The fact is, people had expected worse of Hider. Even the most enthusiastic supporter was rational enough to distinguish between Hitler the brilliant demagogue of the Depression and a potential leader making complex decisions. And the lukewarm followers, the nervous middle class, had expected terror on a dramatic scale when Hitler came to power. Instead, the bloodbath promised by the SA (Sturmabteilung, Hitler's brownshirted "army" of thugs who helped him rise to power through violence and intimidation) and the Night of the Long Knives (in which Hitler disposed of his political enemies in one bloody weekend in 1934, including the leadership of the SA, which was effectively replaced by its own more ruthless faction, the SS) did not take place. Prominent politicians of the Weimar republic were locked up in camps and brutally beaten--but sooner or later most of them were released.

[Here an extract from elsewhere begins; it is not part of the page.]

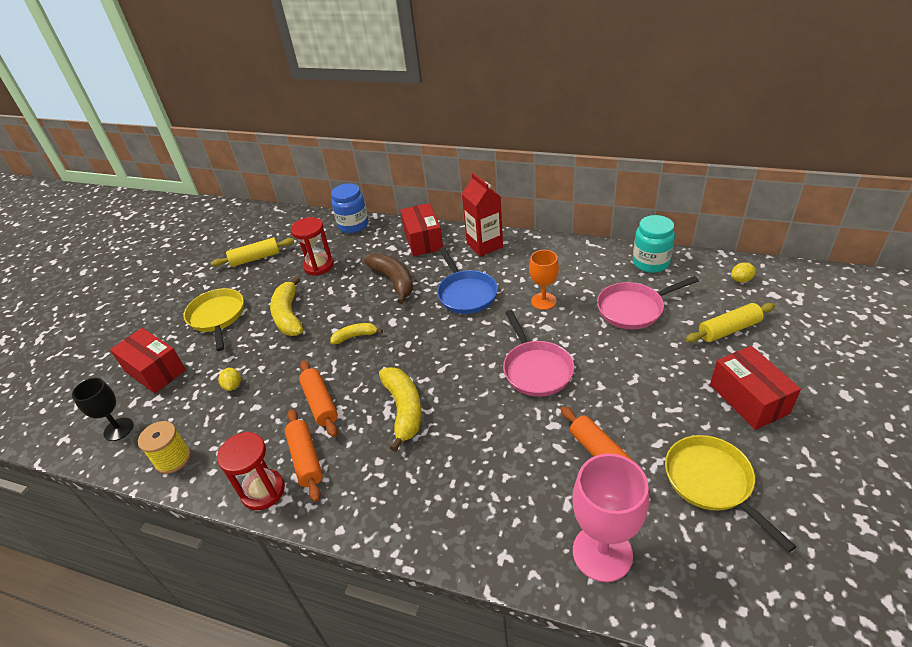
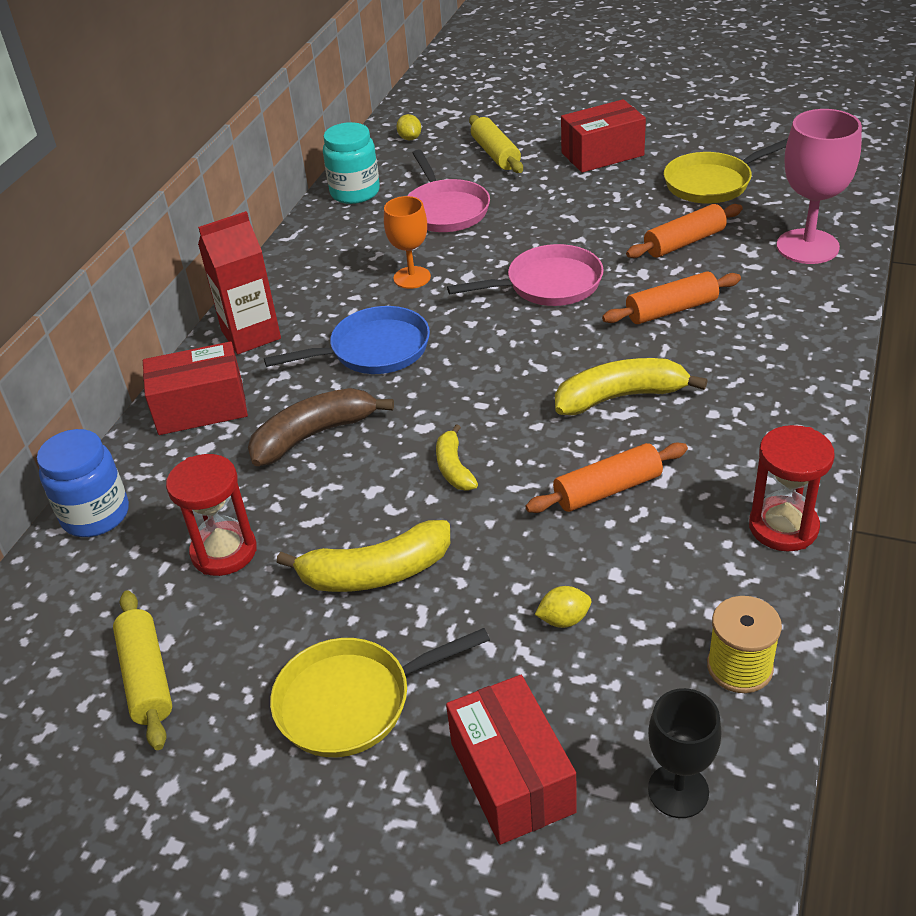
camera: 90 degrees left, 0 degrees up
(155, 371) = (512, 777): red box -> red box turned 60 degrees counterclockwise
(306, 459) = (719, 488): orange rolling pin -> orange rolling pin (671, 310)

"In short," concludes Haffner, "everything was very bad but nevertheless a little less bad than anticipated. Those who, rightly as it would turn out, were saying, 'All this is only the beginning,' were apparently proved wrong when during 1933 and 1934 the terror slowly died down to give way, during 1935-37, to the 'good' Nazi years, to almost normal conditions, only slightly disturbed by the continued existence of the now less-crowded concentration camps."
German workers shifted their allegiance in huge numbers from the Social Democrats and the Communists to Hitler after 1933. "This grateful amazement entirely dominated the mood of the German masses during the 1936 to 1938 period and made anyone who still rejected Hitler seem a querulous fault finder." By April 1939, Hitler was able to tell the Germans: "I overcame chaos in Germany, restored order, enormously raised production in all fields of our national economy.... I succeeded in completely resettling in useful production the seven million unemployed who so touched all our hearts.... I have not only politically united the German nation but also rearmed it militarily...."
It was easy to accept such a speech at face value. There was no need to suspend disbelief because the facts, broadly speaking, were correct. The price of that "restored order"--the labor and concentration camps, the almost total marginalization of Jews, the steady brutalization of society--was secondary. War stirred apprehension. But as we have seen, Hitler remained master of the popular mood, adept at purchasing loyalty.